Serving Creative Wine Dinners

Serving Creative Wine Dinners

Profiles: Edwin Amaya and Moreno Espinoza of Wildfire.


Edwin Amaya and Moreno Espinoza at Wildfire

Sometimes in life, two heads are better than one. And in the case of the super-busy kitchen at Tyson’s Galleria Wildfire Restaurant corporate chef Moreno Espinoza and executive chef Edwin Amaya do work well together, and when Espinoza comes to town from the Chicago headquarters, the two collaborate on some interesting fare. Example: Bourbon-Marinated Lamb Chops with asiago and Yukon gold potato gratin, caramelized Brussels sprouts, and a honey-bourbon glaze. Indeed, as Amaya said, without the professional guidance of his boss, he would not be where he is today, overseeing the Tysons’ kitchen.

A native of Honduras, Amaya grew up in a family and a culture in which only girls spent time in the kitchen, he said. The men were expected to work in the fields or undertake some other form of manual labor. “My dad never wanted me in the kitchen,” he said. But like his mother, Amaya found cooking to be a real passion. “She was my role model,” he added, though he finds cooking as well as she did a real challenge. “She is surprised that I am working in a kitchen and that I am successful.”

Espinoza, a native of Michoacan, Mexico has risen to the top of his field even though he has never had formal training. He attributes his success to the many long hours over many years working every station in a professional kitchen. He, too, attributes his cooking passion and skills to his mother. “She was my best teacher,” he said. “I have always challenged myself to be as good as she. She never had anything written down, but I bought all the ingredients stated in her recipes and eventually figured them out.”
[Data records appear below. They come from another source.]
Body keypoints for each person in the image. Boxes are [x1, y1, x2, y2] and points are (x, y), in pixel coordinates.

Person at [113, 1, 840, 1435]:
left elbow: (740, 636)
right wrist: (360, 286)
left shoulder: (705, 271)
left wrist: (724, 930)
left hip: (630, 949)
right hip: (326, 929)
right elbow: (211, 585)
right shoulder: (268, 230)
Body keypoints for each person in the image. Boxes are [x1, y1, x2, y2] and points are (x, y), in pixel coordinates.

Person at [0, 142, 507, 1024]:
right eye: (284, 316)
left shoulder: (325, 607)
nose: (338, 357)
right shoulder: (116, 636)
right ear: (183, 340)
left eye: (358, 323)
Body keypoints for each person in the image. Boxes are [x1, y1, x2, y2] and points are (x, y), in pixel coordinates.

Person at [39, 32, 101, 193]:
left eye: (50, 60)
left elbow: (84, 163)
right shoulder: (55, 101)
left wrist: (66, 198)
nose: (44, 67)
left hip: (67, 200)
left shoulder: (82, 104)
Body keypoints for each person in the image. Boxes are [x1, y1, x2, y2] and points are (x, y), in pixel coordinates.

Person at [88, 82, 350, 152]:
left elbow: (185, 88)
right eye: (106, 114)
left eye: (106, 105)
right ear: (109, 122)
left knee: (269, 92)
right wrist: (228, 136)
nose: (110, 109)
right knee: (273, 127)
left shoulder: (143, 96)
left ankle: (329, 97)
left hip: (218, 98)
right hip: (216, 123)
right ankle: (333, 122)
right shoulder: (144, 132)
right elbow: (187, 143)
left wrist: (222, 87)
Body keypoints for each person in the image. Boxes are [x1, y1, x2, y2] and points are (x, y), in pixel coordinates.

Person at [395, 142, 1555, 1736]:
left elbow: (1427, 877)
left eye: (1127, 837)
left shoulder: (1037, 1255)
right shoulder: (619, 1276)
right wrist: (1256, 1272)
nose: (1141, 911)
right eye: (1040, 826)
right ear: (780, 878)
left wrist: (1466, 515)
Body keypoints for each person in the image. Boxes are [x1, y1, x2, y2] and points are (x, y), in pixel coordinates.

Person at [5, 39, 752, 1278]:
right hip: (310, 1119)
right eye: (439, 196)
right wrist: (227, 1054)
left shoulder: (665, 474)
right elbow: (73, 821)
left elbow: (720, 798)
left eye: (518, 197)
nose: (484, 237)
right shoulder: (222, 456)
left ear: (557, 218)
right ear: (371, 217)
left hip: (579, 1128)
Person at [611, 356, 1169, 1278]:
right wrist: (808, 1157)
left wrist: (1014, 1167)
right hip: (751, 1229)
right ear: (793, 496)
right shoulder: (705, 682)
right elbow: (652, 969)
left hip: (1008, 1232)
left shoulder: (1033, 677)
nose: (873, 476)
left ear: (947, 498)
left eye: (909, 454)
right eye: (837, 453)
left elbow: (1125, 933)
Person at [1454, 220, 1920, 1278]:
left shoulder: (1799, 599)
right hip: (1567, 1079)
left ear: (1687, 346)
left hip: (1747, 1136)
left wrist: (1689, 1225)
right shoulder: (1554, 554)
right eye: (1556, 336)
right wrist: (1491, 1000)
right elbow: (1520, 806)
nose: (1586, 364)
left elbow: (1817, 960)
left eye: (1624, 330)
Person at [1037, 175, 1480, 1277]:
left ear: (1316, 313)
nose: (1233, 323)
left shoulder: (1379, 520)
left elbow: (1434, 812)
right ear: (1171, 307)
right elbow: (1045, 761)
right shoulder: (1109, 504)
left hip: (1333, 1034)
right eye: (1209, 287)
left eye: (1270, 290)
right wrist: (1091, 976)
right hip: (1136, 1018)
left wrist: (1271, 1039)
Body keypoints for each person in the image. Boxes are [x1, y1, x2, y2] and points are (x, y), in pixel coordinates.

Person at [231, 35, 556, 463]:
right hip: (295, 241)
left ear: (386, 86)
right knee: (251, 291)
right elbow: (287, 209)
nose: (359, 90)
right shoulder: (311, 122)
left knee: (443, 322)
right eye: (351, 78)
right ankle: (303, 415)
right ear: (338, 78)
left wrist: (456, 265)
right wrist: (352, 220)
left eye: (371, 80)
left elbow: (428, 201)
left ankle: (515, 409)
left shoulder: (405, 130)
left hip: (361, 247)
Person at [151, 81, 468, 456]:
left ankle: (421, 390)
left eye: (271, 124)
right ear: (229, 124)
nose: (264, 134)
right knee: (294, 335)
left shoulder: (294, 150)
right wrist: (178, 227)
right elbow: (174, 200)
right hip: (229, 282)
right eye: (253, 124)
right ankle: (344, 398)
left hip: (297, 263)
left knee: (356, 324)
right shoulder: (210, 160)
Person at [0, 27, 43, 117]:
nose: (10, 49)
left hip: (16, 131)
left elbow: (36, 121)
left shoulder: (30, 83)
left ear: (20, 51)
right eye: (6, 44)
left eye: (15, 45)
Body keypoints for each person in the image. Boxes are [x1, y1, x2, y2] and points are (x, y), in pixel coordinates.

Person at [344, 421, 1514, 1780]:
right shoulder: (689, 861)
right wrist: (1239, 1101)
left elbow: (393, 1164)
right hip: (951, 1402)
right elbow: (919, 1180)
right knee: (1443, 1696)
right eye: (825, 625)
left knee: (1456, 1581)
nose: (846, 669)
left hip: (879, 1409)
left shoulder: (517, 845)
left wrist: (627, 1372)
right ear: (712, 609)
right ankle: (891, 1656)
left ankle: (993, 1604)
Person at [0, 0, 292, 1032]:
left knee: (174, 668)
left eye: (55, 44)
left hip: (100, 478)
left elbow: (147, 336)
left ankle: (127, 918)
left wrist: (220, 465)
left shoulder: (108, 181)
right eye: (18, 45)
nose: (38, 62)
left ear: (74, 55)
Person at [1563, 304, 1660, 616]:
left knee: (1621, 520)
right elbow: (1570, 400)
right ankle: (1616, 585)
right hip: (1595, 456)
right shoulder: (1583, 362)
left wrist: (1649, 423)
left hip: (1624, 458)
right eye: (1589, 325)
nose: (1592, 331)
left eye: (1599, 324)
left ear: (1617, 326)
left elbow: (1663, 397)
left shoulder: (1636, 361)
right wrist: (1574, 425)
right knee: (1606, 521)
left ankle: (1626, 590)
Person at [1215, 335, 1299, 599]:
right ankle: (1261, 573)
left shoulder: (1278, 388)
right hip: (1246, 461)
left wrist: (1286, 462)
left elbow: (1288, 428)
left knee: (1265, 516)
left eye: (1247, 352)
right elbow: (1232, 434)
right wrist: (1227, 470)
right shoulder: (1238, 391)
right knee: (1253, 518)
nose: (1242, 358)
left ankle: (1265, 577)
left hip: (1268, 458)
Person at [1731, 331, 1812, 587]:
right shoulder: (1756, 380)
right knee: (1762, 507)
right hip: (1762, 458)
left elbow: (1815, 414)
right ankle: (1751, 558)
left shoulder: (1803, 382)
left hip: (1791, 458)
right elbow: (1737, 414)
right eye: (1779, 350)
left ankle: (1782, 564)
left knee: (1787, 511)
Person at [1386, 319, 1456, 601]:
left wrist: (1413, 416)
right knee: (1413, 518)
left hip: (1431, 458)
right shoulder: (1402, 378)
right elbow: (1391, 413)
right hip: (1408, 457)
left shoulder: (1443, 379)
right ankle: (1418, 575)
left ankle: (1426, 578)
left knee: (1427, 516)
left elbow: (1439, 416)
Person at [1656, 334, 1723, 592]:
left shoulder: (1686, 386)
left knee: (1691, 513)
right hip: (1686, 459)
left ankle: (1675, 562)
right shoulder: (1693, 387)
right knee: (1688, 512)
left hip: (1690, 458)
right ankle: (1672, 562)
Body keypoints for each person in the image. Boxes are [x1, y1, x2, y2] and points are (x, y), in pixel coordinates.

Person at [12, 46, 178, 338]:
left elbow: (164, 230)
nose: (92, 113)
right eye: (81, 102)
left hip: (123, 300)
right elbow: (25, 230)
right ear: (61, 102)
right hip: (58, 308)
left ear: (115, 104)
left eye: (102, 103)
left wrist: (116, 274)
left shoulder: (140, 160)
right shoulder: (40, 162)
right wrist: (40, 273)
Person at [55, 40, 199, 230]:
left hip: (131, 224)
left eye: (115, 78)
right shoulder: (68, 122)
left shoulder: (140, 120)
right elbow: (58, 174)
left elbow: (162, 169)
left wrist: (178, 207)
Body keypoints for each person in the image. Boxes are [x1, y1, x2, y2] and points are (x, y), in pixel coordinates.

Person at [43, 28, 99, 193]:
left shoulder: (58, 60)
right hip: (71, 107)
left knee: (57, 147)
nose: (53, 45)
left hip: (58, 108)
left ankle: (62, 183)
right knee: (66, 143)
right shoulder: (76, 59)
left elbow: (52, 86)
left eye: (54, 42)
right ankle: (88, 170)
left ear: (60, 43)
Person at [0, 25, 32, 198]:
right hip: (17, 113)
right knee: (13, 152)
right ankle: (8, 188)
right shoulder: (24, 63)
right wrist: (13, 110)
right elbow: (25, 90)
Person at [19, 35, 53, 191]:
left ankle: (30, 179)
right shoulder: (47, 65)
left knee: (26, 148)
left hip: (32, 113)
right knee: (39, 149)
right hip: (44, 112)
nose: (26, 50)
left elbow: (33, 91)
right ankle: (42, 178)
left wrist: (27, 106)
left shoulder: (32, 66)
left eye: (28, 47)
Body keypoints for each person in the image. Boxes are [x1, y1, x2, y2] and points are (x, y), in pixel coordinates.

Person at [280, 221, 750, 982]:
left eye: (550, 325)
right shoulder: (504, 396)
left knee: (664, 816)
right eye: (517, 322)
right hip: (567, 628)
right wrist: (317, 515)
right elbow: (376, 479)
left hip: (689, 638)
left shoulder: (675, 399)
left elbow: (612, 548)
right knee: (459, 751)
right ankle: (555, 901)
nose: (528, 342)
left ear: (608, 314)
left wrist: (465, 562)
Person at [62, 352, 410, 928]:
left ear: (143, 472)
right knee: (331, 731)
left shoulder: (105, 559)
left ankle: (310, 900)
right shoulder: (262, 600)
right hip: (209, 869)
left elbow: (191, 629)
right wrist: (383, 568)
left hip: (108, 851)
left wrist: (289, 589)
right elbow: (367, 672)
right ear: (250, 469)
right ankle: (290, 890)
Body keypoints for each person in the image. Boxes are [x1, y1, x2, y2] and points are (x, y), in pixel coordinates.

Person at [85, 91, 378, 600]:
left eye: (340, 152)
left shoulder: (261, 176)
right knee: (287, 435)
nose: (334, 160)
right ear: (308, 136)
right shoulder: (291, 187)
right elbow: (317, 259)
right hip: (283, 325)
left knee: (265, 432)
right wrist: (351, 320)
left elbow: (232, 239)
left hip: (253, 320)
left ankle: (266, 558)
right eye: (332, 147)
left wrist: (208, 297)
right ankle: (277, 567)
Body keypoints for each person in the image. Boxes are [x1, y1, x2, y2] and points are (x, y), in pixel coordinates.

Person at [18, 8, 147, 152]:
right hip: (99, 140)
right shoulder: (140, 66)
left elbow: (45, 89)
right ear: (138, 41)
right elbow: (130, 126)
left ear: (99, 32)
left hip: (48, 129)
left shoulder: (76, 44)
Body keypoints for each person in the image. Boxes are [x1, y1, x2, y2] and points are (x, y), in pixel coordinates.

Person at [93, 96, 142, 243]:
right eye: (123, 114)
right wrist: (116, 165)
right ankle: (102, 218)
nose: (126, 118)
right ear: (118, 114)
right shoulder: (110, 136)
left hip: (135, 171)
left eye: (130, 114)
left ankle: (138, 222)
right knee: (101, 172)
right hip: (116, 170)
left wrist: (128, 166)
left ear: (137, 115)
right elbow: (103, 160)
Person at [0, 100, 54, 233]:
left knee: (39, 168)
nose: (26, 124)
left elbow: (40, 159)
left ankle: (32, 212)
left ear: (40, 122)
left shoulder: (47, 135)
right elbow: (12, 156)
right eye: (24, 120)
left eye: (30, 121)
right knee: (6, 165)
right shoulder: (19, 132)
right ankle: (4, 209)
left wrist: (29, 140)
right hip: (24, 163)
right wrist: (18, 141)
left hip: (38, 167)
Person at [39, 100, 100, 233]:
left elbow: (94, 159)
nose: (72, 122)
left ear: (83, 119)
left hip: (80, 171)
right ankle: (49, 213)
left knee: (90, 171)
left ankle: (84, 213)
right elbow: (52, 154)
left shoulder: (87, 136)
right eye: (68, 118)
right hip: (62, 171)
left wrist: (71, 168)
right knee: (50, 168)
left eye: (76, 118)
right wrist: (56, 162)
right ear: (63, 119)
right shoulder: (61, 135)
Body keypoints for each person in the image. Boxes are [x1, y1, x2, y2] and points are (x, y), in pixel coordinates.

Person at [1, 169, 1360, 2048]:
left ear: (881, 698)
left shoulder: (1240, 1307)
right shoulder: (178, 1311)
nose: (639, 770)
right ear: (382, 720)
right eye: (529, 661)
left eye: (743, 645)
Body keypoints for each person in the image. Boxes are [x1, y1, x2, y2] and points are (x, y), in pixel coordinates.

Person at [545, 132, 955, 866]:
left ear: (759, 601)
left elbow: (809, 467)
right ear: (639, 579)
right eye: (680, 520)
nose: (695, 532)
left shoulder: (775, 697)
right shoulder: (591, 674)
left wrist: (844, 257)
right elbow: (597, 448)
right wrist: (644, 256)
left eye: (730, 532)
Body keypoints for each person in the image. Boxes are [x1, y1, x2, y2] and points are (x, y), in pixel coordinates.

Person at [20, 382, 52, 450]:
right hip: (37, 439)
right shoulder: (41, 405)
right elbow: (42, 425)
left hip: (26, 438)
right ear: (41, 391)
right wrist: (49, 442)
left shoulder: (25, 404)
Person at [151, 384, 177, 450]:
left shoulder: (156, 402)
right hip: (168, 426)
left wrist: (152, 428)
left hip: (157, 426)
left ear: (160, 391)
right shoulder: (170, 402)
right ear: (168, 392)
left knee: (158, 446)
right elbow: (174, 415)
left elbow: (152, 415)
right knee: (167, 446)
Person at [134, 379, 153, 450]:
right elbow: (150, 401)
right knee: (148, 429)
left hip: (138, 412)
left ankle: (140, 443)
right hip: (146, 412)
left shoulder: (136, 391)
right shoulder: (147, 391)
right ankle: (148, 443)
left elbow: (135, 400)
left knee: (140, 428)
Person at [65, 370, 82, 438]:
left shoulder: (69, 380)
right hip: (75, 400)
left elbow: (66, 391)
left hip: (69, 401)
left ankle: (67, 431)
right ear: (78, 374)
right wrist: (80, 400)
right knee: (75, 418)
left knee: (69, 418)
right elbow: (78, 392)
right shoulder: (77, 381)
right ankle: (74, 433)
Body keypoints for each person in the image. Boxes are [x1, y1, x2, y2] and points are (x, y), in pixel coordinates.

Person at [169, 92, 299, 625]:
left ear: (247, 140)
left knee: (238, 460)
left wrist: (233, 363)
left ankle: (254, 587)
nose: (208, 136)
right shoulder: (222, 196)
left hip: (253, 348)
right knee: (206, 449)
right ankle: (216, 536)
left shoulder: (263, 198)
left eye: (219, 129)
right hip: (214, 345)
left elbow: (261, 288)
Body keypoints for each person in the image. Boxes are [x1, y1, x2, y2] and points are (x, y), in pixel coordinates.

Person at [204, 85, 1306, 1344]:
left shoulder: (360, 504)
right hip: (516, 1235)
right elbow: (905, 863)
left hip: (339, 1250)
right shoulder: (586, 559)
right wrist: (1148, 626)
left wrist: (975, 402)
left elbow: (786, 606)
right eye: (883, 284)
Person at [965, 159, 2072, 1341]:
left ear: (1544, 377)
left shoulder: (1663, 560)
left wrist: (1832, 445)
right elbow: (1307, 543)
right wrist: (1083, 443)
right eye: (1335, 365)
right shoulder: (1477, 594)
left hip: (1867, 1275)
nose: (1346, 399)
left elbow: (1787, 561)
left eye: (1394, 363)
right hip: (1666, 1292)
When Amaya moved to the United States at the age of 18, he lived with his brothers in California, who were both working in local restaurants, and he ended up working with them. When they moved to Virginia for more opportunities in 2000, he worked at Maggiano’s, Legal Seafood, Daily Grill, Capital Grill, and Bonaroti “There are so many good opportunities here,” he said, adding that Wildfire restaurant hired him to be a prep cook to learn the menu. From a prep cook, he was promoted to kitchen manager. “When I was interviewed and hired,” said Amaya, “it opened up my world.”

Fortunately for Amaya, Espinoza recognized in the first instance that this young man had great potential. “We like to develop that and give a chef a chance to improve,” he said. “It also depends on how fast the chef can learn. It has to come from within, and I recognized early that potential within him. I wanted to work with him so he could understand the systems.” He added that when he looks at Amaya, he sees himself who is always hungry for new challenges.

As a long-time employee with the Wildfire brand, Espinoza does know a thing or two about kitchen work. When he started with the group, he had to learn all the stations in the kitchen— food prep, pantry, oven, grill/broiler, and rotisserie—and when he had achieved that, he was offered kitchen manager in 1989. “One year later, I became the executive chef,” he said.

Most recently, the two chefs have worked on developing gluten-free dishes that are packed with flavor and texture. They are also challenged with creating outstanding wine dinners. “Wine dinners give us a chance to play around and be creative,” said Amaya.

Wildfire is located at Tysons Galleria, third floor, 703-442-9110.

Chicken Moreno

Chef Moreno Espinoza’s very popular chicken dish! The marinade recipe makes 3 cups.

Serves 4

Four 6-ounce marinated chicken breast halves

2 tablespoons olive oil

4 tablespoons thinly sliced garlic

Two 8-ounce strips oven dried tomato

½ pound marinated artichoke quarters

2 tablespoons Moreno’s herb marinade

10 whole basil leaves for garnish

1 cup arugula leaves

2 teaspoons lemon vinaigrette

1 sprinkle Parmesan shavings

Chicken Moreno Herb Marinade

1 pound Spanish onions, diced

½ cup extra virgin olive oil

½ cup chopped parsley

½ cup fresh basil, chopped

¼ cup lemon juice

1 1/3 tablespoons Dijon mustard

1 1/3 tablespoons mixture salt and pepper

2 teaspoons dry mustard

1 garlic clove, minced

Place all ingredients in a large container and blend until smooth. Refrigerate.

To cook the chicken breasts, spray a hot grill, and grill both sides until cross marks appear, about 2 minutes per side.

Heat a 10-inch skillet over medium heat. Add the oil, and sauté the garlic. Add the oven-dried tomato strips and the artichoke quarters, and sauté for about 45 seconds. Add the marinade, and toss the ingredients. Add the basil leaves, and sauté for about 10 seconds. Remove from the heat.

To serve, arrange the chicken breasts on each plate, top with equal portions of the artichoke mixture. Deglaze hot sauté pan with chicken juice and drizzle over chicken. Garnish with arugula leaves, lemon vinaigrette, and Parmesan cheese.